Cecile Scoon, who was elected in June as president of the League of Women Voters (LWV) of Florida, visited Tampa on Friday as part of her outreach to LWV chapters around the state.


What You Need To Know

  • Cecile Scoon was elected president of the League of Women Voters of Florida earlier this summer, succeeding Patricia Brigham

  • A top priority for Scoon is educating members about the voting changes approved by the Legislature and signed by Gov. DeSantis earlier this year

  • The group is also closely monitoring the redistricting process that has now begun in Tallahassee

  • More Politics headlines

A major issue that the League of Women Voters is monitoring is the once every decade reapportionment process that formally began in committee meetings this past week in Tallahassee. The League was one of several groups who successfully sued the Legislature for violating the state’s “Fair Districts” constitutional amendments after the last redistricting took place a decade ago.

Senate Reapportionment Chairman Ray Rodrigues has said that he will soon decide on whether public meetings on redistricting will be held outside of Tallahassee, but added this comment, as reported by the News Service of Florida.

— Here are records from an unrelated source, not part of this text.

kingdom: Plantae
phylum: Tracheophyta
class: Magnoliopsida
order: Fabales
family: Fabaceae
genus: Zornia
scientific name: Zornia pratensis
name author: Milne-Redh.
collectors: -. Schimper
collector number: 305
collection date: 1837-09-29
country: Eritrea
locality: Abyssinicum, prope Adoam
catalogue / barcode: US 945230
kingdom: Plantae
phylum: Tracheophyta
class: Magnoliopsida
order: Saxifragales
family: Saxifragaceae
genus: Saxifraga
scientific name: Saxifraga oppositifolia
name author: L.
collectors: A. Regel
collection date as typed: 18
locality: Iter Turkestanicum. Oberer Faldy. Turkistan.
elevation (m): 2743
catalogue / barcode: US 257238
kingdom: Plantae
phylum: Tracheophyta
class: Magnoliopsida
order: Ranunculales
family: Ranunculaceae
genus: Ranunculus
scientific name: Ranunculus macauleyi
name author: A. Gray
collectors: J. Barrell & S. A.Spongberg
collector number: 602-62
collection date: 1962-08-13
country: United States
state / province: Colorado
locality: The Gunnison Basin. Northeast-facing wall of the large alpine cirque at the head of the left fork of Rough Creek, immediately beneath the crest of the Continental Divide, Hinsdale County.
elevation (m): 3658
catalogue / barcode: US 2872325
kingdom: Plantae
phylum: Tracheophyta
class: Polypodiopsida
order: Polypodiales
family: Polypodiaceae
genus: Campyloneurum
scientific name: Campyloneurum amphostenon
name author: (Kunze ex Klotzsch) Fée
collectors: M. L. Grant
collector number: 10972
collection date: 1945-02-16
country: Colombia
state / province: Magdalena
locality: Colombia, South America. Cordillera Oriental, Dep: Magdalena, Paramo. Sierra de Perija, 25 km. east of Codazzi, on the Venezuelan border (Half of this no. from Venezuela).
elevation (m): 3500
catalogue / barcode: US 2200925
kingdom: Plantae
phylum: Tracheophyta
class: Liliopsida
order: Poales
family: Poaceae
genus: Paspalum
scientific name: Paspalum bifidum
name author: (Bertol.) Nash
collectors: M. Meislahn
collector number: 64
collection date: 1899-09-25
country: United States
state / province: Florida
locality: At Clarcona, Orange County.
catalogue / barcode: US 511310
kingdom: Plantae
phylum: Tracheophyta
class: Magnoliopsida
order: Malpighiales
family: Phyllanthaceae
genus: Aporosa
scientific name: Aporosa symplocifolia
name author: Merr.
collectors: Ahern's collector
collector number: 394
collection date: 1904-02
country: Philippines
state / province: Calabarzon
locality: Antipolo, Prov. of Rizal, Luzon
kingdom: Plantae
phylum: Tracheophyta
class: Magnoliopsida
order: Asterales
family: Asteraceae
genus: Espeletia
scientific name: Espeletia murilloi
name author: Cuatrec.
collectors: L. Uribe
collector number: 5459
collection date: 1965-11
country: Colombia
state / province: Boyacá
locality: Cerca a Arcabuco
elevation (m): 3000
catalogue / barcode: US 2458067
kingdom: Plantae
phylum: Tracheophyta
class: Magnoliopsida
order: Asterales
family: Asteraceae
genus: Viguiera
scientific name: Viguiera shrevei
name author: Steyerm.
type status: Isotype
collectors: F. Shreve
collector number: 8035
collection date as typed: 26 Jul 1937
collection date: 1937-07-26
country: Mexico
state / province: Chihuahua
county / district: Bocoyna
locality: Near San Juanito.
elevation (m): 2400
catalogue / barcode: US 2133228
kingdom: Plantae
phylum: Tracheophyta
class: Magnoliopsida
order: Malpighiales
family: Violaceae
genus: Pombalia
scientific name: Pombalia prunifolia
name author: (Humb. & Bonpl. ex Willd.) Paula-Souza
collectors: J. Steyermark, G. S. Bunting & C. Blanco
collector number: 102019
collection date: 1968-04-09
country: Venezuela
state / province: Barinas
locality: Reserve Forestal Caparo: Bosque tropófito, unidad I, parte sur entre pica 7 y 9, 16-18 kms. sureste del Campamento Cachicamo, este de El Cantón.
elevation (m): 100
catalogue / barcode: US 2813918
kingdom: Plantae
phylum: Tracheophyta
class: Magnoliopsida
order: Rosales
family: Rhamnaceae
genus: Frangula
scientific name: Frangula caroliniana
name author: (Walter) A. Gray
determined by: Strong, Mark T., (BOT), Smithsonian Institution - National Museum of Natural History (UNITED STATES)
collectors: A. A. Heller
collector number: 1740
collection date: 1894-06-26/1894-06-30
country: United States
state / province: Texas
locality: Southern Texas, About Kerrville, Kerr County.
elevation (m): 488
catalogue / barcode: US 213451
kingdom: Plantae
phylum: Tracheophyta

“The pieces of information that came out of that traveling roadshow were communities of interest, that is where the public came to us and said, ‘Here are the communities of interest that you need to keep together,’ …If you go back and look at the litigation from the last cycle, the court was very clear that we're no longer allowed to use communities of interest because that was not articulated in the Fair Districts amendment.”

Scoon said the League was “very concerned about” public meetings not taking place across Florida.

“We think that it’s part of our civic duties and responsibilities for persons to be able to have direct communications with their legislators,” she told Spectrum Bay News 9, adding that it was “empowering” for her as a citizen to have a direct conversation with Rodrigues when she addressed the committee in person on Monday.

"We had a dialogue and, even though we may not have agreed, it was very empowering for me as a citizen to be able to have my voice heard in the moment – have a response and discussion, and I think that kind of give and take is very, very important,” she said.

Scoon says she’d be okay even if such meetings were held on Zoom – but believes that the public needs to be able to give direct feedback to lawmakers.

“You want feedback in the moment so that you can have a conversation,” she adds.

Another issue at the top of Scoon’s agenda is to inform members about election law changes that went into effect earlier this year that place restrictions on the collection of vote-by-mail ballots and the use of drop boxes – restrictions that the League has gone to court to try to stop.

“We don’t agree with many of the changes but we want people to be able to know what the changes are so we can abide by the law, and if we can get something changed, we’ll let them know about that, too,” she said.

Scoon says what’s particularly objectionable in SB 90 is the provision that requires that drop boxes be staffed by election workers, which she says will disproportionately affect people who don’t work a regular 9-5 schedule or work more than one job. “It will have a very big impact on shift workers,” she says, adding that such workers are disproportionately people of color.

Scoon is a civil rights and employment discrimination attorney in Panama City. She spent five years as an active duty Air Force JAG prosecuting in military courts-martial, and retired from the Air Force Reserves as a Major in 2005.

Deborah Kauffman, the president of the League of Women Voters of Hillsborough County, says that her chapter will be holding several events planned next week around National Voter Registration day, since “that is kind of our fundamental mission.” She added that the Hillsborough Chapter is also focused on other issues like gun safety and health care, and are now looking deeper at reproductive rights and affordable housing.